■ **Source text**:
________________________


    Flattening usually works fine, but it’s just so much easier to not have to worry about it.

    For example, we still recommend that people put text on a layer above any kind of transparent object when the job will have to be flattened. In a PDF RIP, you don’t have to think about those kinds of details. It just prints.

  18. May 23rd, 2008 • 8:47 pm • Link

    David

    The problem is that less than 1% know what transparency is and what PDF Engine is and so on, and so on.

    To be sure that we will not encounter any stupid phone call from the printer we flatten, we sometimes outline fonts.

    Sometimes we even send the InDesign package and in the package I add a little explanation note :

    - there are RGB images in the package and IT IS normal
    - we used the Book feature
    - there are ID documents imported in the ID document because… hey… did you know that IDCS3 permits that ?

    If we send a PDF, I don’t dare to send a PDF/X-3 or 4 because how my god they will just insult me because I send something that is not flattened and contains RGB images.

    But anyway I send also an explanation note on how the PDF was done and why.

    Sad to say….

  19. David Blatner
    May 23rd, 2008 • 10:19 pm • Link

    Branislav, you are absolutely correct… today. But someday (8 years from now?) most printers will have a pdf print engine rip, and we can all breathe more easily.

    What I want is for all customers to ask their printers: “Do you have a PDF Print Engine RIP? If not, why?”

    I don’t see any financial benefit personally! I don’t even own Adobe stock. I just want people to be successful when they print from InDesign!

  20. May 24th, 2008 • 1:36 am • Link

    That was very emotional.

________________________

■ **Record set**:
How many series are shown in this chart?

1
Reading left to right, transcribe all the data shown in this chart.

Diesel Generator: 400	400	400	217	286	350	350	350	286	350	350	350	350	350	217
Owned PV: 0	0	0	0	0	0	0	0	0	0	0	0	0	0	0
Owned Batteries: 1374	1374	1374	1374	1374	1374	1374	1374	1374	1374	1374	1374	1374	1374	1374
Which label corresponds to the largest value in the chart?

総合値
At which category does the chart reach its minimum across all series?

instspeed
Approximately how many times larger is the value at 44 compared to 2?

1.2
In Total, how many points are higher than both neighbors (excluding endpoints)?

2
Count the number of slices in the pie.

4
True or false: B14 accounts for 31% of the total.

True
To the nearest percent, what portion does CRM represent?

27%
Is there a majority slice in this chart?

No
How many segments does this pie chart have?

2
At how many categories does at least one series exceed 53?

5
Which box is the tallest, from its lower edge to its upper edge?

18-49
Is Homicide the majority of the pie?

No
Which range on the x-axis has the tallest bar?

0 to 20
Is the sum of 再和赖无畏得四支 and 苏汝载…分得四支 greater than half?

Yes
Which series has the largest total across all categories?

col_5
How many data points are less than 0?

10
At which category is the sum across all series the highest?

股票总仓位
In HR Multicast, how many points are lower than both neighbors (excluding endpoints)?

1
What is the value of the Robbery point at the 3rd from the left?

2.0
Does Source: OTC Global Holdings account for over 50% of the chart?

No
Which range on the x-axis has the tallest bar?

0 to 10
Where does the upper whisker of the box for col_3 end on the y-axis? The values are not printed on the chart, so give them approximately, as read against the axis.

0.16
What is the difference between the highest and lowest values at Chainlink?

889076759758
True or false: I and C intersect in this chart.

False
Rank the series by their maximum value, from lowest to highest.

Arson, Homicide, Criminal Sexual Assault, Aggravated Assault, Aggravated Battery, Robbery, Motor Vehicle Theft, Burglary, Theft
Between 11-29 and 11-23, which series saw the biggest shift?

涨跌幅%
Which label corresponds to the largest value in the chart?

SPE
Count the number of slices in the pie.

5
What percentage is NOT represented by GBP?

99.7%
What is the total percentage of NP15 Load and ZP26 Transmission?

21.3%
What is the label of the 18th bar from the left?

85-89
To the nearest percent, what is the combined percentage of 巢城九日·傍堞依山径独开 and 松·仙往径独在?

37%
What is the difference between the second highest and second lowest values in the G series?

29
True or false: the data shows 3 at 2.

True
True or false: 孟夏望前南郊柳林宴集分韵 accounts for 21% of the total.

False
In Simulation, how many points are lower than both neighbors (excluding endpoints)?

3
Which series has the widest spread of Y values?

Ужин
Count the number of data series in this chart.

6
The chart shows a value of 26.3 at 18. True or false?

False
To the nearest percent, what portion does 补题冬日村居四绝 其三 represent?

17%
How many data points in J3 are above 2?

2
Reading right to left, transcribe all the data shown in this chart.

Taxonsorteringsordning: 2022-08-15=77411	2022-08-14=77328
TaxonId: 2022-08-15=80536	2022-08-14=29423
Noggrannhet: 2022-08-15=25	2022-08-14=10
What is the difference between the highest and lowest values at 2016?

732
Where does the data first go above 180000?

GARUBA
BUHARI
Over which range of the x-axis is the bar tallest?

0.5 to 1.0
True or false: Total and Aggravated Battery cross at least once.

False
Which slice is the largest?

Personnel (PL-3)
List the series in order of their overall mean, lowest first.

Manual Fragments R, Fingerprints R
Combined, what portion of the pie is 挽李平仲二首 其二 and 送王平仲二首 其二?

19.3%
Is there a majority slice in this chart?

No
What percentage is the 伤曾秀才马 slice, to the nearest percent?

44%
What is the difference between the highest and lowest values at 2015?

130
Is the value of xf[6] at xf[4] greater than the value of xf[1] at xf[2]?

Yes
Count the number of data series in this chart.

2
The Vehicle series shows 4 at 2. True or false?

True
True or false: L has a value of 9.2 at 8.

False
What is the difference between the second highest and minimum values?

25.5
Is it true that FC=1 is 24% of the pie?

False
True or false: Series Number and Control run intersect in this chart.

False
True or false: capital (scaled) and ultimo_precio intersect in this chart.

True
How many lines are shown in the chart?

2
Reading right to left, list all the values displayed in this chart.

________________________

■ **Requirement A**:
Copy the comment thread on transparency flattening word for word, everything from "Sad to say…." down to "print from InDesign!".
■ **Requirement B**:
Write what comes next in the comment thread on transparency flattening and PDF Print Engine RIPs, picking up after its final sentence.

■ **Exercise response A**:
Sad to say….

  19. David Blatner
    May 23rd, 2008 • 10:19 pm • Link

    Branislav, you are absolutely correct… today. But someday (8 years from now?) most printers will have a pdf print engine rip, and we can all breathe more easily.

    What I want is for all customers to ask their printers: “Do you have a PDF Print Engine RIP? If not, why?”

    I don’t see any financial benefit personally! I don’t even own Adobe stock. I just want people to be successful when they print from InDesign!

■ **Exercise response B**:
    Here in my city in the south of Brazil, the postscript 3 just arrived and nobody knows / cares about it. (Actually I’m teaching InDesign and other CS3 products around here and they didn’t know that it exists at all…but I’m changing it.)
    I hope the APE doesn’t take so long…
    :’/

  21. geo
    May 25th, 2008 • 8:11 pm • Link

    David: I’m sure you should realize by now that nothing “just prints.” Just as there are occasional issues printing flattened pages, there are—and will be—issues printing transparent non-flattened pages. All this is doing is trading one set of (familiar and documented) problems for a set of unknowns.

    If it’s proven that the benefits of a PDF Print Engine RIP outweigh the potential issues and cost, then maybe it will be time to make the switch.

    FWIW I’ve never had the white box problem appear on a proof—or anywhere else but on the screen for that matter.

  22. Roland
    May 26th, 2008 • 6:50 am • Link

    The link for Adobe TV won’t work for me (using FF 3RC1) but I saw it on YouTube just now.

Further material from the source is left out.